PostedDec 11, 2015
Well here we are with Miranda Kerr covering Harper’s Bazaar Australia without a whole lot covering Miranda’s rocking bod.
Naked bodies over here, naked bodies over there. What. Else. Is. New. But this was a big week for nude magazine covers with lui’s commendable breast cancer-fighting covers, and this is Harper’s Bazaar now, so people are hating on this shocking news in glossy bare bottoms. When these covers drop, people are understandably annoyed. These are fashion magazines for women who buy clothes, after all, and at the risk of sounding picky, it’d be real stellar if we managed to work some fashion in.
Look. We’re in on it as much as the next person looking to cause internet breakage with MORE SKIN. Who can blame PAPER and LOVE for succumbing to the tried and true practice of stirring up “conversation” with Kim Kardashian’s profitable bottom? How else can you put your own stamp on the internet without almost flashing some bits?
Plenty of these stars slurp up attention like it’s their first tequila after Whole 30 so, predictably, it makes sense when they’re presented with the option to skip the dress, they say “yes please, let’s do this.” Nekkedness sells, but magazines need to restore some artistry to their covers.
via Harpers Bazaar
Take this Harper’s Bazaar cover for example. It’s actually not an artless shot of a star who probably only does sexy leans in heels and diamonds indoors. But it just screams sexy baby! Males! Commence gazing now. There’s that sweet innocent cutie face that dudes enjoy, but it doesn’t look so hot on a successful grown woman. Maybe critiquing a nude shot of Miranda Kerr is pointless because once the clothes are off and the snapshot’s snapped, then success! They made us look.
But this would benefit from a little more styling. If the composition was a little less, HERE YOU GO, it would be more intriguing in a non-obvious way. Or if she was in half-worn lingerie, or–dare we demand it–a power stance, this would be so much more alluring, sexually charged, and interesting. It’s all a gaping objectification hole to some degree, but magazines need to step up the artistic value. There’s countless directions that this could have gone in that would have been more elevated than this.
Importantly, women can be as bare-arsed as they choose. Whatever floats their Instagram power, but it’s likely that magazines, not the women, have a lot of the power. And one thing I don’t love about women’s magazines “celebrating” women’s bodies in all their glory is the retouching that might make littles want to try using extra holiday tape to rip off all their body hair or consider a premature boob lift before they hit their first hookup party.
I could defend a woman’s right to take off her pantaloons in the public eye all day. When I interviewed Joan Smalls, she talked about how empowering it was. I’ve interviewed women who gave up fashion modeling to become nude models because when you do, there are no ill-fitting clothes that tell you your body is supposed to be smaller in order to vibe with society’s expectations. But even this 18-year-old feminist photographer I profiled tells her nude subjects – who all approach her first – to pose “strong.”

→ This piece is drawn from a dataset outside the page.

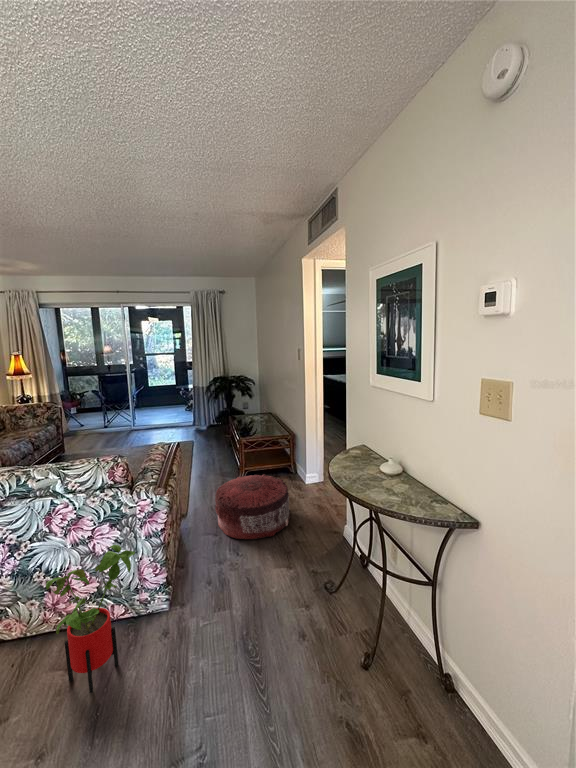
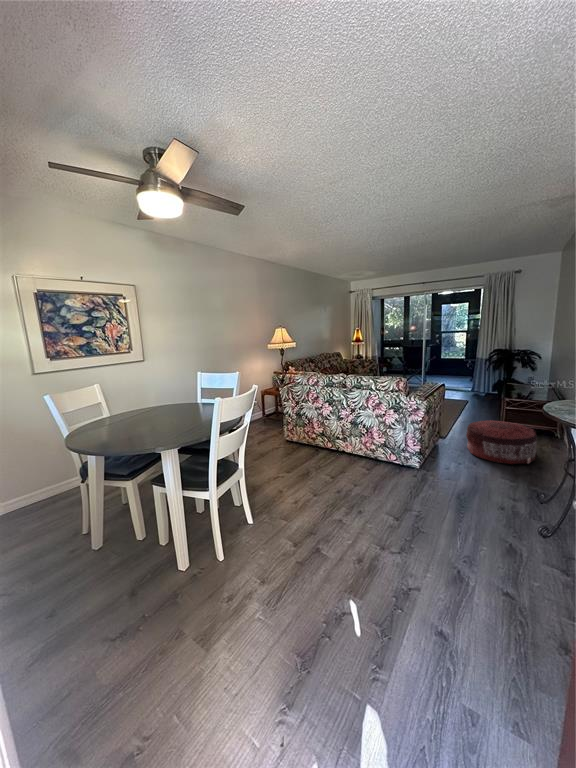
house plant: present [46,545,135,693] -> none [363,418,404,480]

Posing nude can confirm in the eyes of everyone that your body is yours. Whether or not it’s anyone else’s eye candy is their own cross to bare, just like how much they spend on candles. Owning your body is deeply personal for women, and it’s about taking your body back from everyone else who tells you it’s on the table. It’s also a woman’s right to pump the well dry on anything she has to offer. So who’s to say what the difference between Modigliani and Kim Kardashian’s champagne shelf is? IMO, delivering stuff like this almost diminishes the power of a woman choosing to do it for herself and her career.
Now, it could be argued that magazines aren’t pretending to be above this anymore. It’s transparent of a publication to serve it all up on a platter without trying to sell it to us as stylish. Exploitative, shameless, and in your face, we get, except a lot of these recent covers look like they should be sold behind a curtain along with the really creepy “reads.” The precise way it’s presented in this context could use more of a fashion focus. Even if a famous butt is an example to us all and we wish these butts success, the creativity is lacking.
Wouldn’t it be smashing if a magazine cover could score buzz without strategically covered nipples? Don’t hold your breath. But magazines would be well advised to do something a wee bit more interesting than relying only on butts and calling it a day. If magazines are going to do nude covers that resonate with women, it has to look more powerful than this.